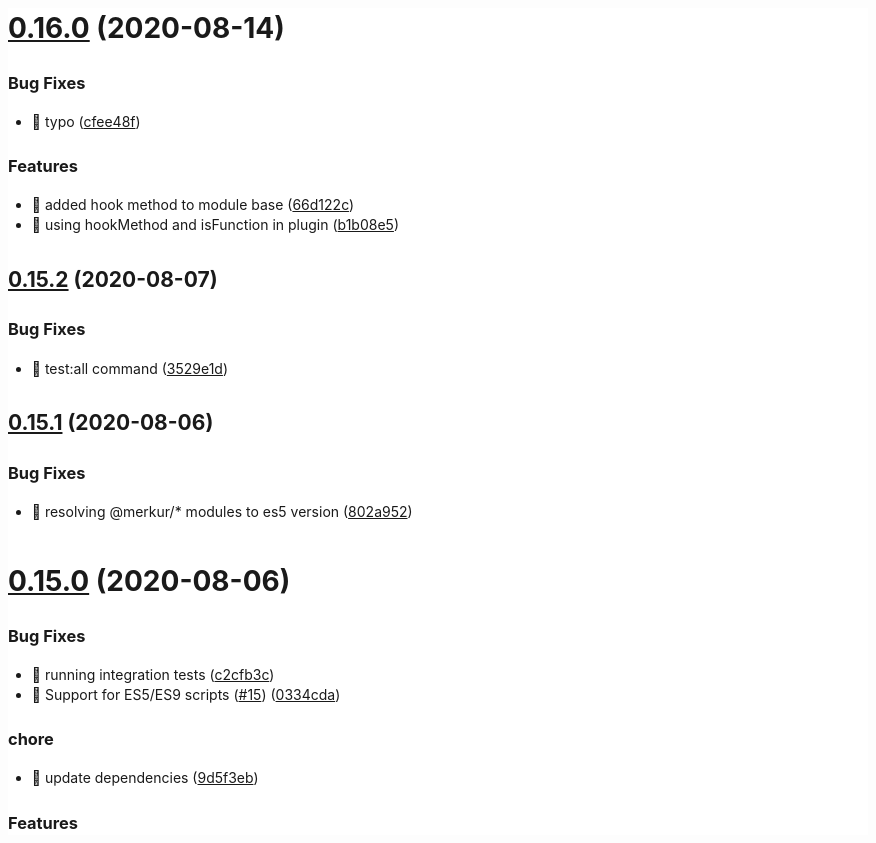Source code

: # [0.16.0](https://github.com/mjancarik/merkur/compare/v0.15.2...v0.16.0) (2020-08-14)

### Bug Fixes

- 🐛 typo ([cfee48f](https://github.com/mjancarik/merkur/commit/cfee48f38bcd3d8437cbf823f9887c62376baad1))

### Features

- 🎸 added hook method to module base ([66d122c](https://github.com/mjancarik/merkur/commit/66d122c0a1679a4a77a86407b59ddd225d8fc682))
- 🎸 using hookMethod and isFunction in plugin ([b1b08e5](https://github.com/mjancarik/merkur/commit/b1b08e56b087bb30ea3dbda7e70e64729c83287e))

## [0.15.2](https://github.com/mjancarik/merkur/compare/v0.15.1...v0.15.2) (2020-08-07)

### Bug Fixes

- 🐛 test:all command ([3529e1d](https://github.com/mjancarik/merkur/commit/3529e1dc403723e7afc2f27053deaa74851dc9d2))

## [0.15.1](https://github.com/mjancarik/merkur/compare/v0.15.0...v0.15.1) (2020-08-06)

### Bug Fixes

- 🐛 resolving @merkur/\* modules to es5 version ([802a952](https://github.com/mjancarik/merkur/commit/802a952995499f18d803414b26c0ac4356d7d881))

# [0.15.0](https://github.com/mjancarik/merkur/compare/v0.14.1...v0.15.0) (2020-08-06)

### Bug Fixes

- 🐛 running integration tests ([c2cfb3c](https://github.com/mjancarik/merkur/commit/c2cfb3cf5b8ae05d7ec91d04e9af29790f73a711))
- 🐛 Support for ES5/ES9 scripts ([#15](https://github.com/mjancarik/merkur/issues/15)) ([0334cda](https://github.com/mjancarik/merkur/commit/0334cdac2c1f62ae4fb8895bf077a4ebebc99e4c))

### chore

- 🤖 update dependencies ([9d5f3eb](https://github.com/mjancarik/merkur/commit/9d5f3eb1b0b1e6845fa2ae5e2714cefd53e6782e))

### Features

_Assignment_
Please repeat the records above exactly, omitting any pictures they contain.

_Answer to the problem_
Source code

: # [0.16.0](https://github.com/mjancarik/merkur/compare/v0.15.2...v0.16.0) (2020-08-14)

### Bug Fixes

- 🐛 typo ([cfee48f](https://github.com/mjancarik/merkur/commit/cfee48f38bcd3d8437cbf823f9887c62376baad1))

### Features

- 🎸 added hook method to module base ([66d122c](https://github.com/mjancarik/merkur/commit/66d122c0a1679a4a77a86407b59ddd225d8fc682))
- 🎸 using hookMethod and isFunction in plugin ([b1b08e5](https://github.com/mjancarik/merkur/commit/b1b08e56b087bb30ea3dbda7e70e64729c83287e))

## [0.15.2](https://github.com/mjancarik/merkur/compare/v0.15.1...v0.15.2) (2020-08-07)

### Bug Fixes

- 🐛 test:all command ([3529e1d](https://github.com/mjancarik/merkur/commit/3529e1dc403723e7afc2f27053deaa74851dc9d2))

## [0.15.1](https://github.com/mjancarik/merkur/compare/v0.15.0...v0.15.1) (2020-08-06)

### Bug Fixes

- 🐛 resolving @merkur/\* modules to es5 version ([802a952](https://github.com/mjancarik/merkur/commit/802a952995499f18d803414b26c0ac4356d7d881))

# [0.15.0](https://github.com/mjancarik/merkur/compare/v0.14.1...v0.15.0) (2020-08-06)

### Bug Fixes

- 🐛 running integration tests ([c2cfb3c](https://github.com/mjancarik/merkur/commit/c2cfb3cf5b8ae05d7ec91d04e9af29790f73a711))
- 🐛 Support for ES5/ES9 scripts ([#15](https://github.com/mjancarik/merkur/issues/15)) ([0334cda](https://github.com/mjancarik/merkur/commit/0334cdac2c1f62ae4fb8895bf077a4ebebc99e4c))

### chore

- 🤖 update dependencies ([9d5f3eb](https://github.com/mjancarik/merkur/commit/9d5f3eb1b0b1e6845fa2ae5e2714cefd53e6782e))

### Features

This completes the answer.